Relatives of the original composer of The Lion Sleeps Tonight have dropped a lawsuit against Disney after settling for an undisclosed sum of money with a US music publishing house, their lawyer said.

The song, called Mbube or Lion, was composed in 1939

The family of Solomon Linda, who composed the original Zulu tune for the song, was claiming 10 million rand (about $1.6 million) in damages from the entertainment giant.

Linda, who died with less than $25 in his bank account in 1962, was a Zulu migrant worker who composed the song Mbube (lion) in Johannesburg in 1939 and recorded it with a singing group called the Evening Birds.

South African lawyer Owen Dean said on Thursday the settlement was reached with New Jersey-based Abilene Music, which holds the copyright to The Lion Sleeps Tonight which in turn licensed it to the Walt Disney Corporation.
“All of the parties to the litigation plus Abilene are part of the settlement and in terms of it all, the litigation will be withdrawn,” Dean said.
“The settlement involves a payment of back royalties to the family and the right to participate in the royalties in the future and that’s on a worldwide basis,” he added.

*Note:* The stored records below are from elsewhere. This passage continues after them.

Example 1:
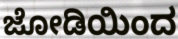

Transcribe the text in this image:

ಜೋಡಿಯಿಂದ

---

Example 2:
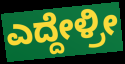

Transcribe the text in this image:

ಎದ್ದೇಳ್ರೀ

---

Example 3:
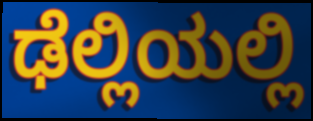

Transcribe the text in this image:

ಢೆಲ್ಲಿಯಲ್ಲಿ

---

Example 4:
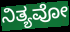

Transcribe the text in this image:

ನಿತ್ಯವೋ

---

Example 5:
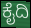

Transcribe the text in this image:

ಕೈದಿ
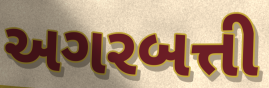
અગરબત્તી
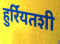
हुर्रियतशी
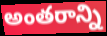
అంతరాన్ని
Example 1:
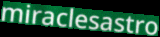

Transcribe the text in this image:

miraclesastro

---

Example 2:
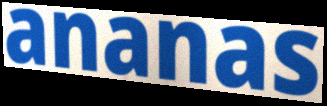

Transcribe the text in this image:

ananas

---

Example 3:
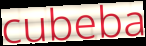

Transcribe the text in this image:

cubeba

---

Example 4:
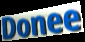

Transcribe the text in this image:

Donee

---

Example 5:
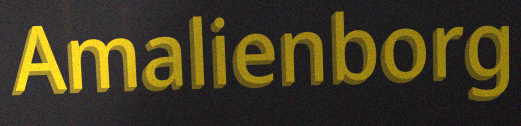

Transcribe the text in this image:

The lawyer declined to disclose the amount paid by Abilene Music, simply stating: “We are satisfied with it.”

Poor relations

The settlement ends a long-running dispute between companies including Disney over the rights to the song and relatives including Solomon’s three daughters who live in poverty in the Johannesburg township of Soweto.

“When I saw the Lion King on television I was mad. It reminded me that they were using the song without our permission and stealing our money”

Elizabeth Gugu,
Daughter of Solomon Linda

The song has been recorded by more than 150 different artists and features in at least 15 movies and stage musicals. It has been translated into several languages including French, Japanese, Danish and Spanish.

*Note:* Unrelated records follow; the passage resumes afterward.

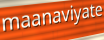
maanaviyate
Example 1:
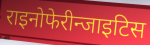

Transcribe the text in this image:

राइनोफेरीन्जाइटिस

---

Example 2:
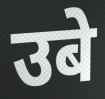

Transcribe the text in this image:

उबे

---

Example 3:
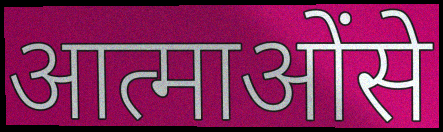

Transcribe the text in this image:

आत्माओंसे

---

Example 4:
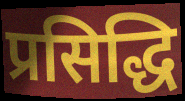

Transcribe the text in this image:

प्रसिद्धि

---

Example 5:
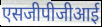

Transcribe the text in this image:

एसजीपीजीआई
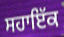
ਸਹਾਇੱਕ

Although many productions have used the hit song, Disney has been identified as the “most active user” of the song, including in the 1994 blockbuster film The Lion King and spinoff musicals.

“When I saw the Lion King on television I was mad,” daughter Elizabeth Gugu told AFP in her home in a rundown area of Soweto back in July 2004.

“It reminded me that they were using the song without our permission and stealing our money,” she said.


Dean said one of the settlement’s most important victories were that Linda in future will be acknowledged as a co-composer of The Lion Sleeps Tonight. 

The composer's children live in poverty in Soweto
The composer’s children live in poverty in Soweto

The composer’s children live in
poverty in Soweto

Folk singer Pete Seeger came across the song in New York in 1949, transcribed it “note for note” and called it “Wimoweh”, from the Zulu “uyiMbube”, which means “He is a lion”.

In 1961, the Tokens recorded the song and added the English lyrics starting with “In the jungle, the mighty jungle”.

The case was brought under an obscure piece of 1911 copyright legislation which gives artists’ families the rights to their works 25 years after their deaths and entitle relatives to renegotiate deals and secure better royalty terms.
“We have set the precedent for other people who were perhaps not given proper recompense for their artistic creations,” said Dean.